Piotr Anderszewski's reputation as his own sternest critic hasn't diminished over the years. Whatever led him to walk out of the semifinals at the Leeds Piano Competition in 1990 (apparently, he didn't think he was playing well enough) resurfaced at the end of this recital, when he announced that instead of an encore he was going to play again the whole of the work with which he had started: Bach's Partita No 2, in C minor.

Those with trains to catch drifted away, but the overwhelming majority of the audience stayed, and were rewarded with a performance that was more assertive, highly characterised and rhythmically stable than the earlier one, when Anderszewski had perhaps, by his own exalted standards, taken a while to settle into his best form.

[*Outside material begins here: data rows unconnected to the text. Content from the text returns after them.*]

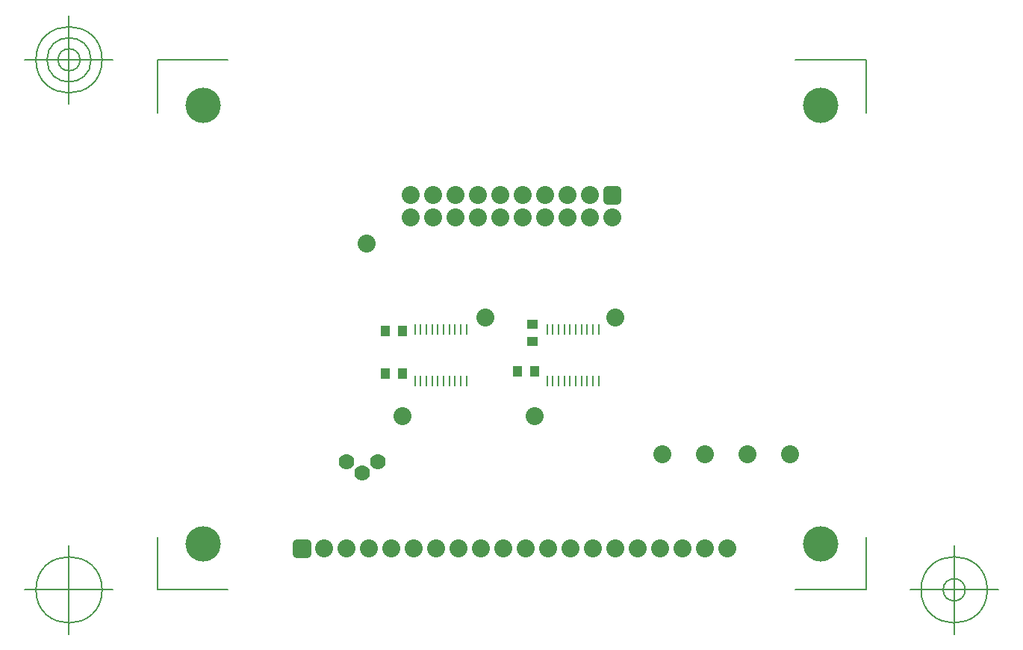
<source format=gbr>
G04 Generated by Ultiboard 13.0 *
%FSLAX25Y25*%
%MOIN*%

%ADD10C,0.00001*%
%ADD11C,0.00500*%
%ADD12C,0.08000*%
%ADD13R,0.00984X0.04724*%
%ADD14C,0.15748*%
%ADD15R,0.04000X0.05000*%
%ADD16R,0.05000X0.04000*%
%ADD17C,0.07000*%
%ADD18R,0.04083X0.04083*%
%ADD19C,0.03917*%
%ADD20R,0.04500X0.04500*%
%ADD21C,0.03500*%


G04 ColorRGB 9900CC for the following layer *
%LNSolder Mask Bottom*%
%LPD*%
G54D10*
G54D11*
X-10557Y-8589D02*
X-10557Y15058D01*
X-10557Y-8589D02*
X21082Y-8589D01*
X305833Y-8589D02*
X274194Y-8589D01*
X305833Y-8589D02*
X305833Y15058D01*
X305833Y227880D02*
X305833Y204233D01*
X305833Y227880D02*
X274194Y227880D01*
X-10557Y227880D02*
X21082Y227880D01*
X-10557Y227880D02*
X-10557Y204233D01*
X-30243Y-8589D02*
X-69613Y-8589D01*
X-49928Y-28274D02*
X-49928Y11096D01*
X-64691Y-8589D02*
G75*
D01*
G02X-64691Y-8589I14763J0*
G01*
X325518Y-8589D02*
X364888Y-8589D01*
X345203Y-28274D02*
X345203Y11096D01*
X330439Y-8589D02*
G75*
D01*
G02X330439Y-8589I14764J0*
G01*
X340282Y-8589D02*
G75*
D01*
G02X340282Y-8589I4921J0*
G01*
X-30243Y227880D02*
X-69613Y227880D01*
X-49928Y208195D02*
X-49928Y247565D01*
X-64691Y227880D02*
G75*
D01*
G02X-64691Y227880I14763J0*
G01*
X-59770Y227880D02*
G75*
D01*
G02X-59770Y227880I9842J0*
G01*
X-54849Y227880D02*
G75*
D01*
G02X-54849Y227880I4921J0*
G01*
G54D12*
X99000Y69000D03*
X158000Y69000D03*
X136000Y113000D03*
X194000Y113000D03*
X215000Y52000D03*
X234000Y52000D03*
X253000Y52000D03*
X272000Y52000D03*
X132631Y157435D03*
X142631Y157435D03*
X152631Y157435D03*
X162631Y157435D03*
X172631Y157435D03*
X182631Y157435D03*
X192631Y157435D03*
X112631Y157435D03*
X162631Y167435D03*
X172631Y167435D03*
X182631Y167435D03*
X142631Y167435D03*
X152631Y167435D03*
X132631Y167435D03*
X112631Y167435D03*
X122631Y167435D03*
X102631Y167435D03*
X122631Y157435D03*
X102631Y157435D03*
X133937Y9843D03*
X143937Y9843D03*
X153937Y9843D03*
X163937Y9843D03*
X173937Y9843D03*
X183937Y9843D03*
X193937Y9843D03*
X203937Y9843D03*
X213937Y9843D03*
X223937Y9843D03*
X233937Y9843D03*
X243937Y9843D03*
X63937Y9843D03*
X123937Y9843D03*
X93937Y9843D03*
X73937Y9843D03*
X83937Y9843D03*
X113937Y9843D03*
X103937Y9843D03*
X83000Y146000D03*
G54D13*
X163484Y84583D03*
X166043Y84583D03*
X168602Y84583D03*
X171161Y84583D03*
X173720Y84583D03*
X176280Y84583D03*
X178839Y84583D03*
X181398Y84583D03*
X183957Y84583D03*
X186516Y84583D03*
X163484Y107417D03*
X166043Y107417D03*
X171161Y107417D03*
X168602Y107417D03*
X173720Y107417D03*
X178839Y107417D03*
X181398Y107417D03*
X176280Y107417D03*
X186516Y107417D03*
X183957Y107417D03*
X104484Y84583D03*
X107043Y84583D03*
X109602Y84583D03*
X112161Y84583D03*
X114720Y84583D03*
X117280Y84583D03*
X119839Y84583D03*
X122398Y84583D03*
X124957Y84583D03*
X127516Y84583D03*
X109602Y107417D03*
X104484Y107417D03*
X107043Y107417D03*
X117280Y107417D03*
X112161Y107417D03*
X114720Y107417D03*
X124957Y107417D03*
X119839Y107417D03*
X122398Y107417D03*
X127516Y107417D03*
G54D14*
X9843Y207480D03*
X285433Y207480D03*
X9843Y11811D03*
X285433Y11811D03*
G54D15*
X150100Y89000D03*
X157800Y89000D03*
X91200Y88000D03*
X98900Y88000D03*
X91100Y107000D03*
X98800Y107000D03*
G54D16*
X157000Y102100D03*
X157000Y109800D03*
G54D17*
X81000Y43441D03*
X73913Y48559D03*
X88087Y48559D03*
G54D18*
X192631Y167435D03*
G54D19*
X190590Y165394D02*
X194672Y165394D01*
X194672Y169476D01*
X190590Y169476D01*
X190590Y165394D01*D02*
G54D20*
X53937Y9843D03*
G54D21*
X51687Y7593D02*
X56187Y7593D01*
X56187Y12093D01*
X51687Y12093D01*
X51687Y7593D01*D02*

M02*

</source>
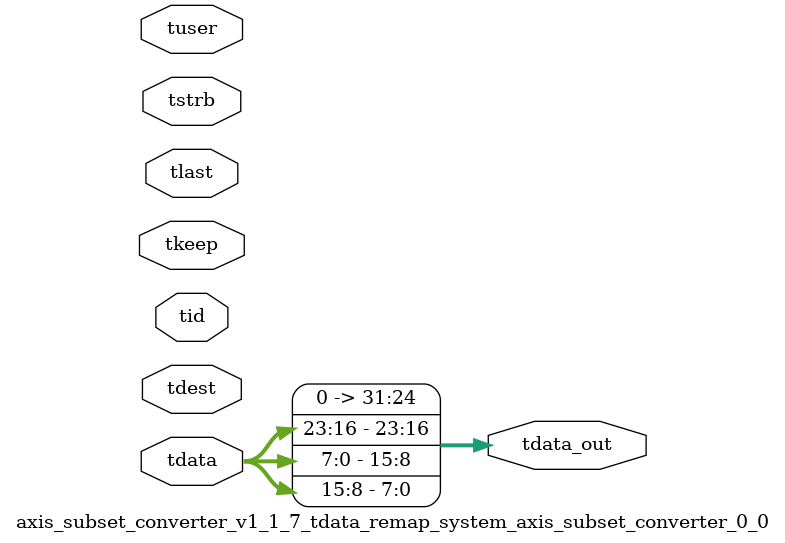
<source format=v>


`timescale 1ps/1ps

module axis_subset_converter_v1_1_7_tdata_remap_system_axis_subset_converter_0_0 #
(
parameter C_S_AXIS_TDATA_WIDTH = 32,
parameter C_S_AXIS_TUSER_WIDTH = 0,
parameter C_S_AXIS_TID_WIDTH   = 0,
parameter C_S_AXIS_TDEST_WIDTH = 0,
parameter C_M_AXIS_TDATA_WIDTH = 32
)
(
input  [(C_S_AXIS_TDATA_WIDTH == 0 ? 1 : C_S_AXIS_TDATA_WIDTH)-1:0     ] tdata,
input  [(C_S_AXIS_TUSER_WIDTH == 0 ? 1 : C_S_AXIS_TUSER_WIDTH)-1:0     ] tuser,
input  [(C_S_AXIS_TID_WIDTH   == 0 ? 1 : C_S_AXIS_TID_WIDTH)-1:0       ] tid,
input  [(C_S_AXIS_TDEST_WIDTH == 0 ? 1 : C_S_AXIS_TDEST_WIDTH)-1:0     ] tdest,
input  [(C_S_AXIS_TDATA_WIDTH/8)-1:0 ] tkeep,
input  [(C_S_AXIS_TDATA_WIDTH/8)-1:0 ] tstrb,
input                                                                    tlast,
output [C_M_AXIS_TDATA_WIDTH-1:0] tdata_out
);

assign tdata_out = {tdata[23:16],tdata[7:0],tdata[15:8]};

endmodule


</source>
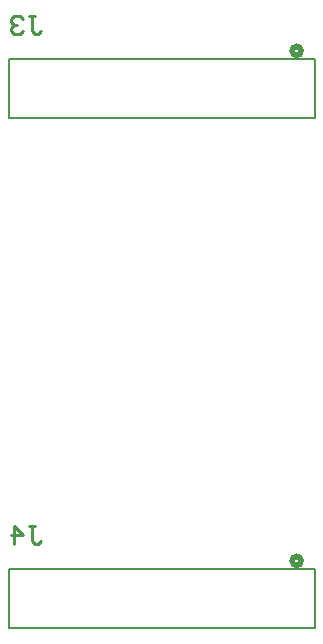
<source format=gbr>
%TF.GenerationSoftware,Altium Limited,Altium Designer,22.11.1 (43)*%
G04 Layer_Color=32896*
%FSLAX45Y45*%
%MOMM*%
%TF.SameCoordinates,ABC14B17-DAD6-4B0F-8560-1018B917A27C*%
%TF.FilePolarity,Positive*%
%TF.FileFunction,Legend,Bot*%
%TF.Part,Single*%
G01*
G75*
%TA.AperFunction,NonConductor*%
%ADD17C,0.25400*%
%ADD18C,0.50800*%
%ADD19C,0.15240*%
D17*
X8031513Y3682951D02*
X8082297D01*
X8056905D01*
Y3555992D01*
X8082297Y3530600D01*
X8107688D01*
X8133080Y3555992D01*
X7904554Y3530600D02*
Y3682951D01*
X7980729Y3606775D01*
X7879162D01*
X8031513Y8000951D02*
X8082297D01*
X8056905D01*
Y7873992D01*
X8082297Y7848600D01*
X8107688D01*
X8133080Y7873992D01*
X7980729Y7975559D02*
X7955337Y8000951D01*
X7904554D01*
X7879162Y7975559D01*
Y7950167D01*
X7904554Y7924775D01*
X7929946D01*
X7904554D01*
X7879162Y7899383D01*
Y7873992D01*
X7904554Y7848600D01*
X7955337D01*
X7980729Y7873992D01*
D18*
X10337800Y7708900D02*
G03*
X10261600Y7708900I-38100J0D01*
G01*
D02*
G03*
X10337800Y7708900I38100J0D01*
G01*
Y3390900D02*
G03*
X10261600Y3390900I-38100J0D01*
G01*
D02*
G03*
X10337800Y3390900I38100J0D01*
G01*
D19*
X7861300Y7637780D02*
X10452100D01*
Y7142480D02*
Y7637780D01*
X7861300Y7142480D02*
X10452100D01*
X7861300D02*
Y7637780D01*
Y3319780D02*
X10452100D01*
Y2824480D02*
Y3319780D01*
X7861300Y2824480D02*
X10452100D01*
X7861300D02*
Y3319780D01*
%TF.MD5,d390b2892ea61e0805f795e28df60cd6*%
M02*

</source>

Just before the repeat, he had played more Bach, the first partita in B flat; that same expressive flexibility, exceptional left-hand mobility and eloquence were combined with a grasp of every musical detail. Heard unexpectedly back-to-back, the two partitas became an object lesson in how Bach may be reinvented on a modern piano.

He also gave us works by two of his specialities, Szymanowski and Schumann. The three Masques represent Szymanowski at his most eclectically modernist (...) Anderszewski's imaginative grasp in these character sketches was consummate, just as his absorption into the introspective world of Schumann's Humoresque was judged to perfection.